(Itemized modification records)
┌──

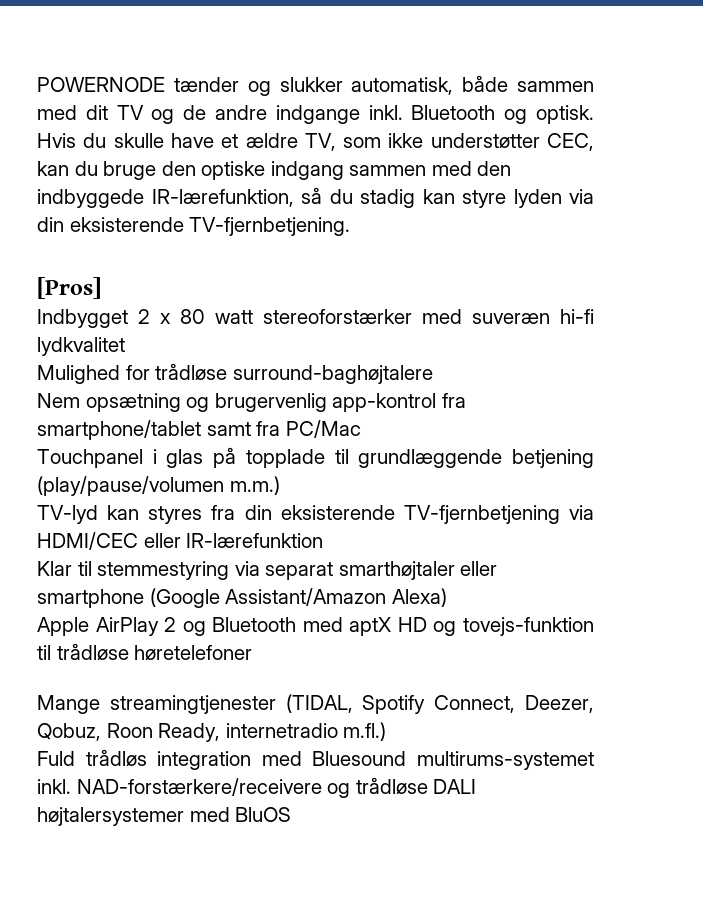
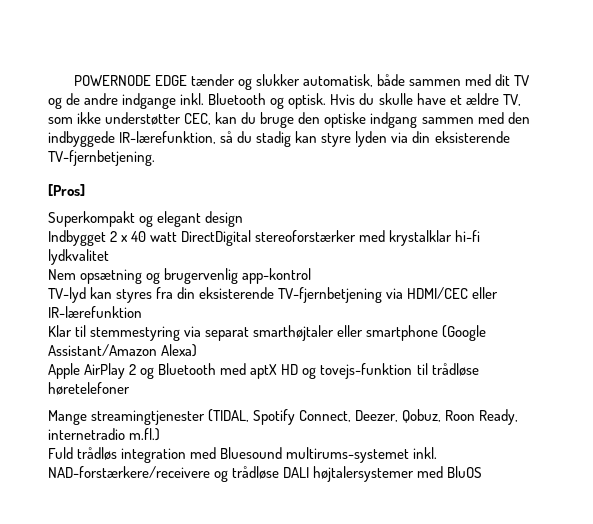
(165, 84) none -> [154,75,187,86] EDGE
(101, 288) none -> [48,211,244,227] // Superkompakt og elegant design
[180,309,253,324] 80 watt -> [131,230,252,246] 40 watt DirectDigital
[472,313,550,324] suveræn -> [389,230,453,246] krystalklar
[37,363,433,384] // Mulighed for trådløse surround-baghøjtalere -> (109, 257) none
[441,393,466,408] [37,420,361,440] [37,447,594,468] [37,476,280,496] fra smartphone/tablet samt fra PC/Mac // Touchpanel i glas på topplade til grundlæggende betjening (play/pause/volumen m.m.) -> (312, 276) none

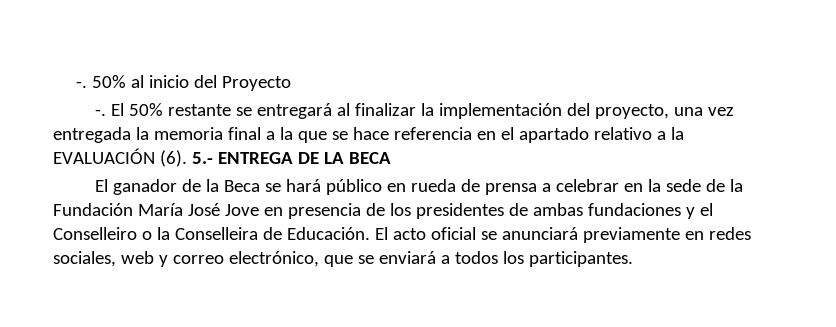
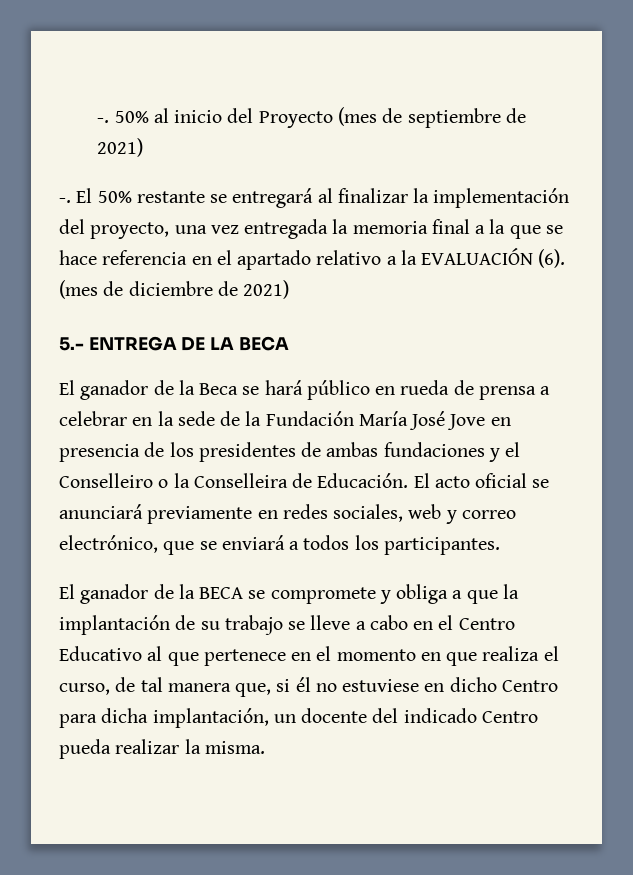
(291, 83) none -> [337,107,526,128] [97,138,144,157] (mes de septiembre de 2021)
(187, 158) none -> [59,280,290,299] (mes de diciembre de 2021) //
(633, 259) none -> [59,584,519,604] [59,615,515,635] [59,646,559,666] [59,677,558,697] [59,708,538,728] [59,739,265,759] // El ganador de la BECA se compromete y obliga a que la implantación de su trabajo se lleve a cabo en el Centro Educativo al que pertenece en el momento en que realiza el curso, de tal manera que, si él no estuviese en dicho Centro para dicha implantación, un docente del indicado Centro pueda realizar la misma.

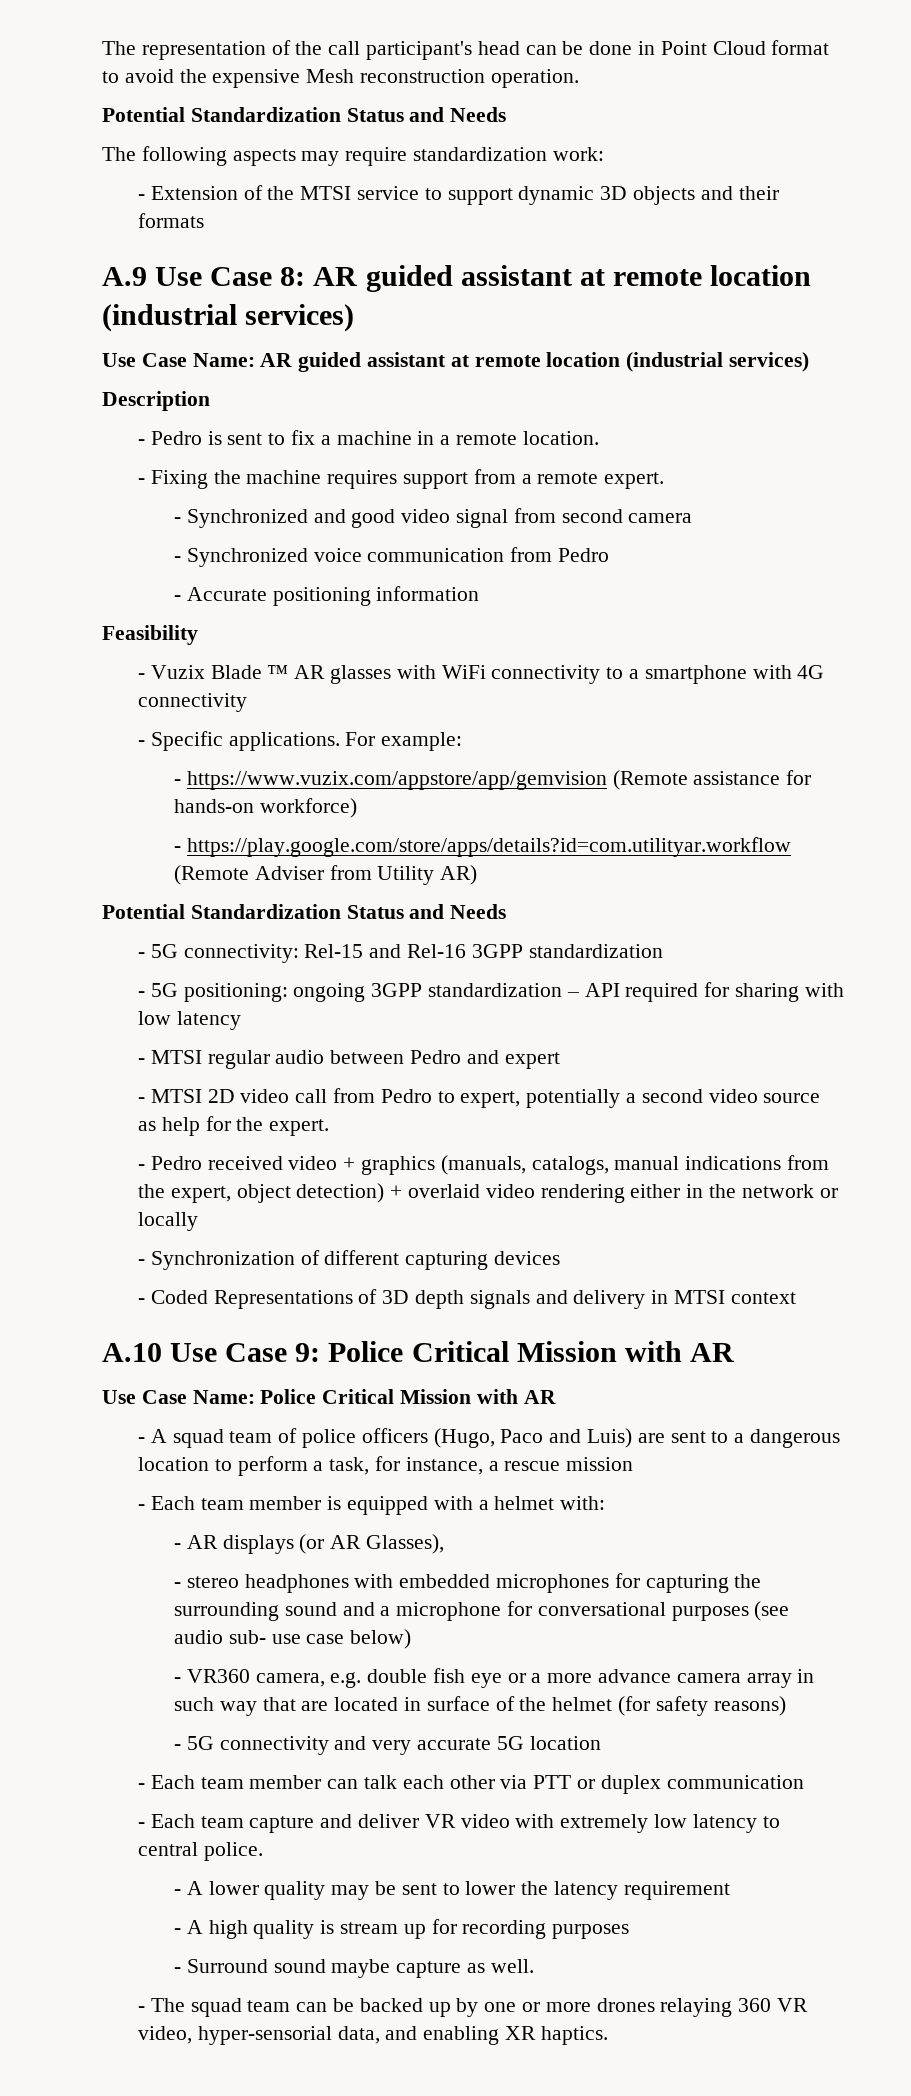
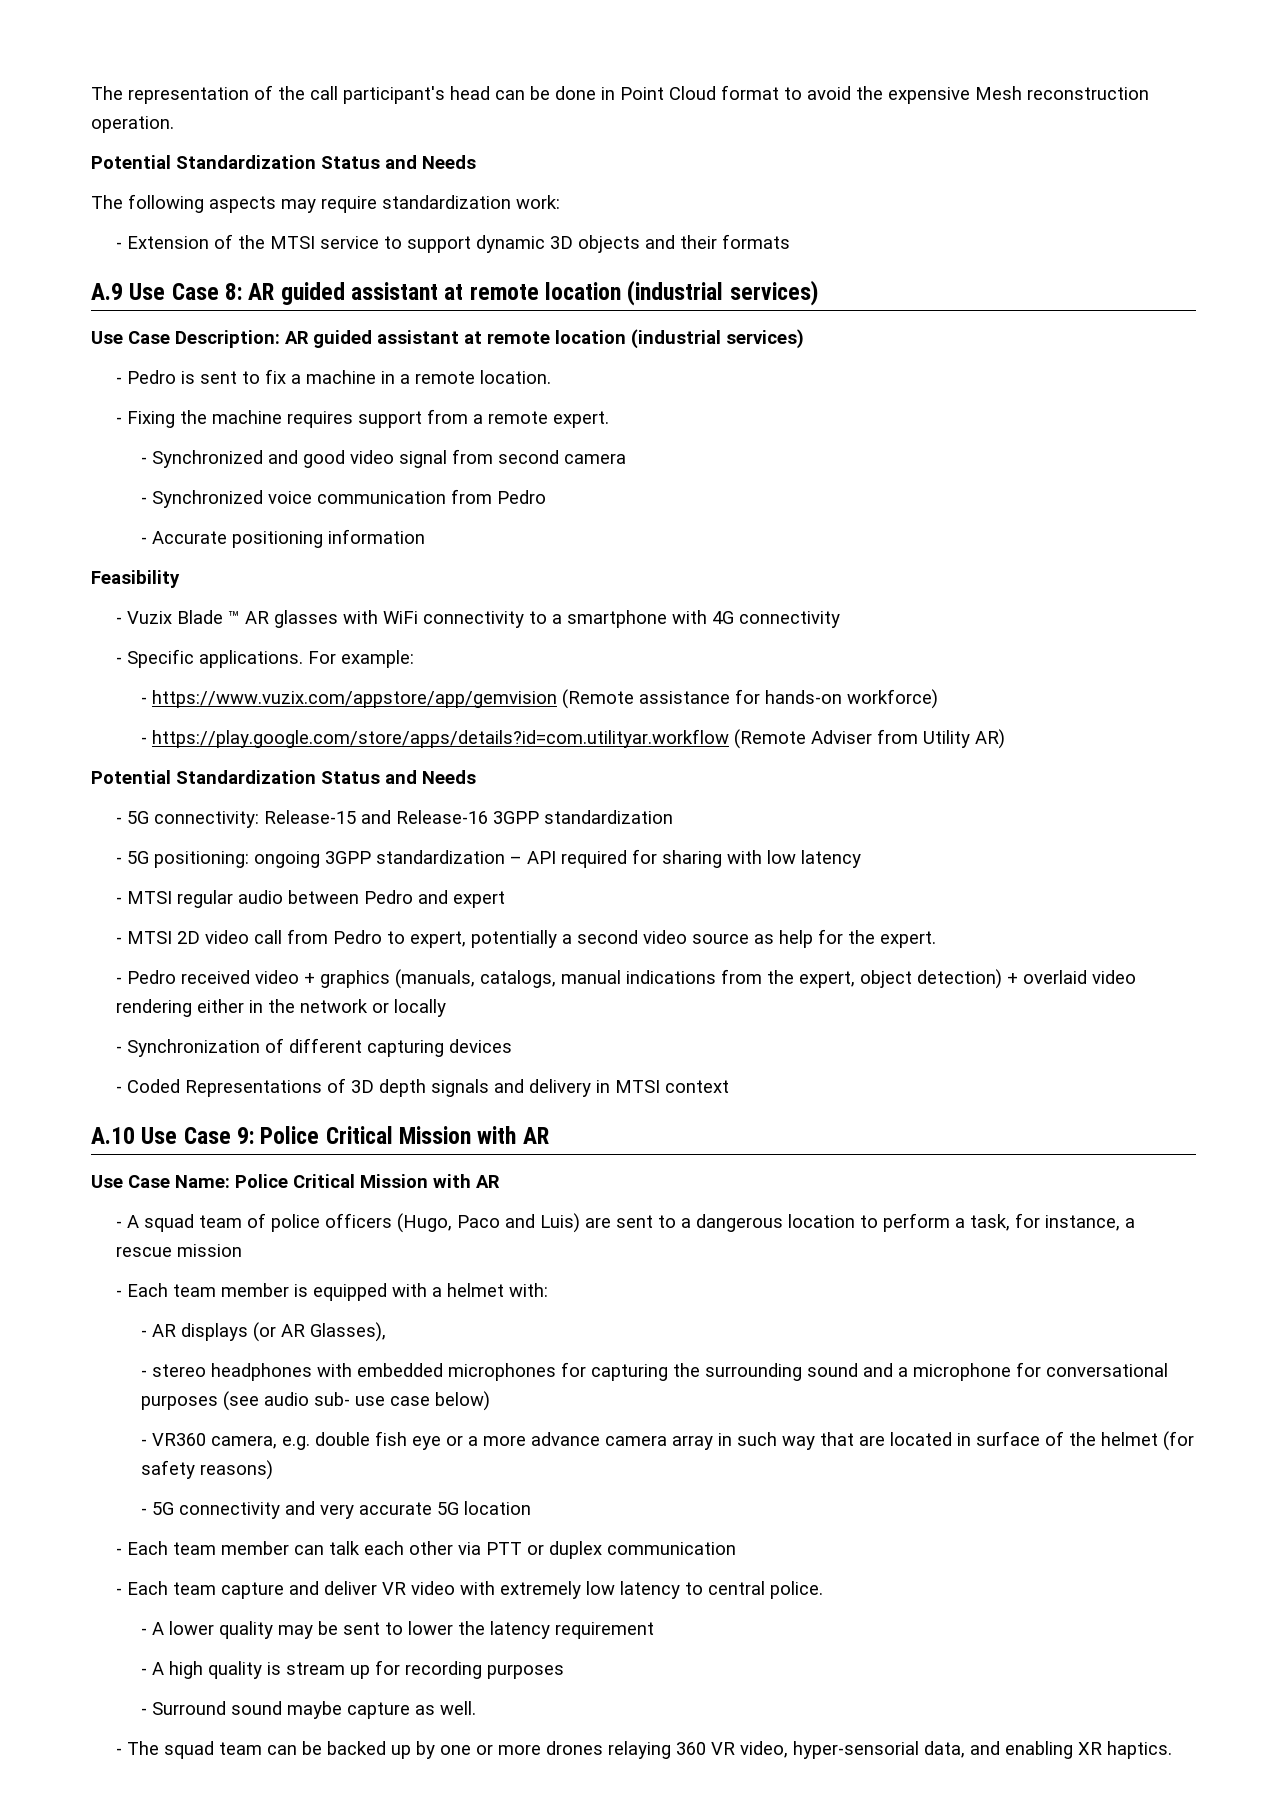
[192,352,810,372] [102,391,210,411] Name: AR guided assistant at remote location (industrial services) // Description -> [175,329,804,349] Description: AR guided assistant at remote location (industrial services)
[304,944,467,958] Rel-15 and Rel-16 -> [264,810,489,824] Release-15 and Release-16

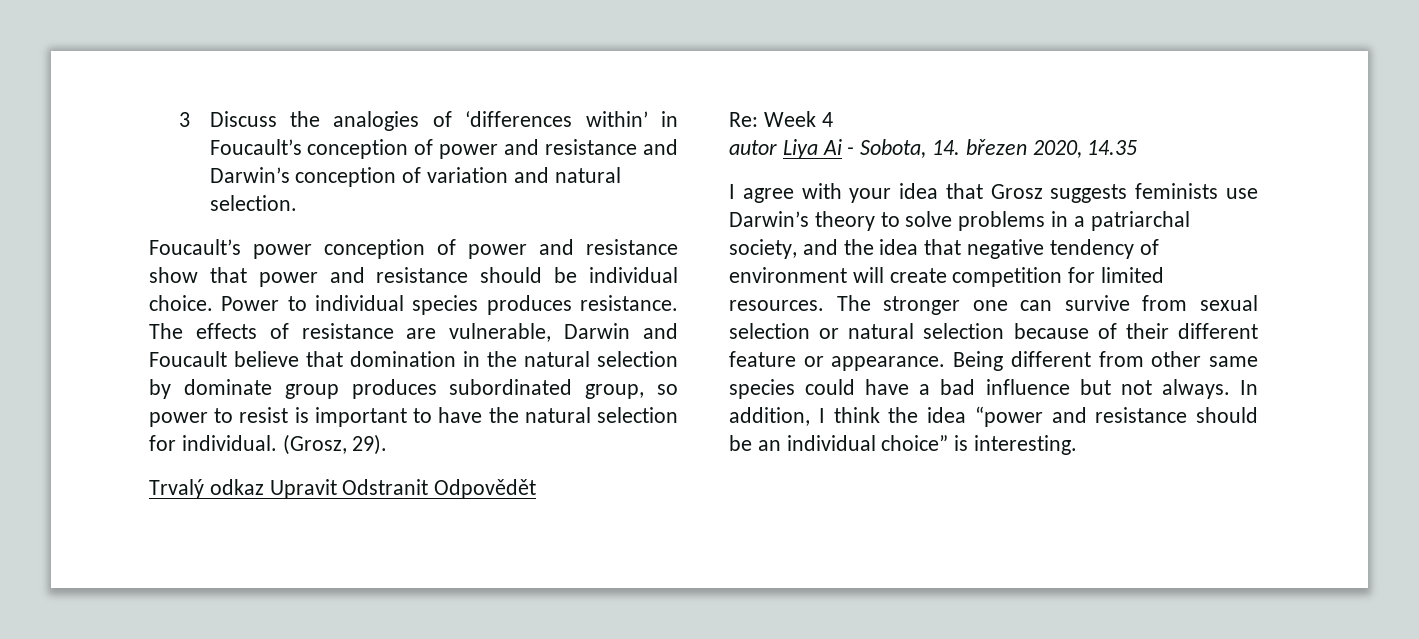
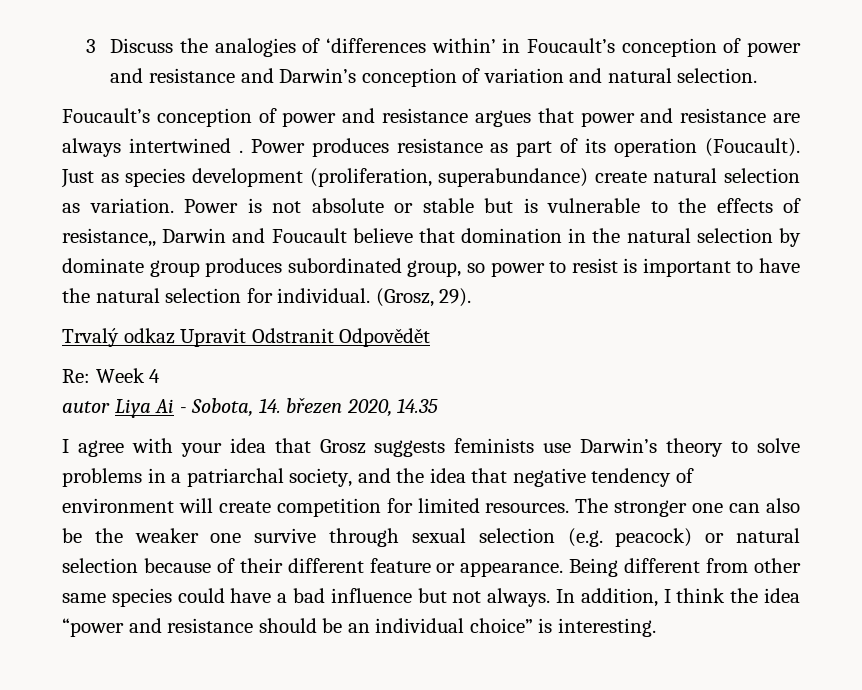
[253,239,678,259] [149,267,198,283] power conception of power and resistance show -> [156,108,531,127] conception of power and resistance argues
[480,267,678,283] [149,295,678,315] [149,323,552,342] should be individual choice. Power to individual species produces resistance. The effects of resistance are vulnerable, -> [773,113,801,123] [62,138,800,157] [61,168,800,188] [62,198,801,213] [62,228,156,247] are always intertwined . Power produces resistance as part of its operation (Foucault). Just as species development (proliferation, superabundance) create natural selection as variation. Power is not absolute or stable but is vulnerable to the effects of resistance,,
[1064,295,1258,311] [729,323,810,339] survive from sexual selection -> [766,498,800,513] [62,528,693,547] also be the weaker one survive through sexual selection (e.g. peacock)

└──

THE PROBLEM: Lines that contain "resistance" are the result; find them in the entries above and copy each one.

EXERCISE RESULT:
[253,239,678,259] [149,267,198,283] power conception of power and resistance show -> [156,108,531,127] conception of power and resistance argues
[480,267,678,283] [149,295,678,315] [149,323,552,342] should be individual choice. Power to individual species produces resistance. The effects of resistance are vulnerable, -> [773,113,801,123] [62,138,800,157] [61,168,800,188] [62,198,801,213] [62,228,156,247] are always intertwined . Power produces resistance as part of its operation (Foucault). Just as species development (proliferation, superabundance) create natural selection as variation. Power is not absolute or stable but is vulnerable to the effects of resistance,,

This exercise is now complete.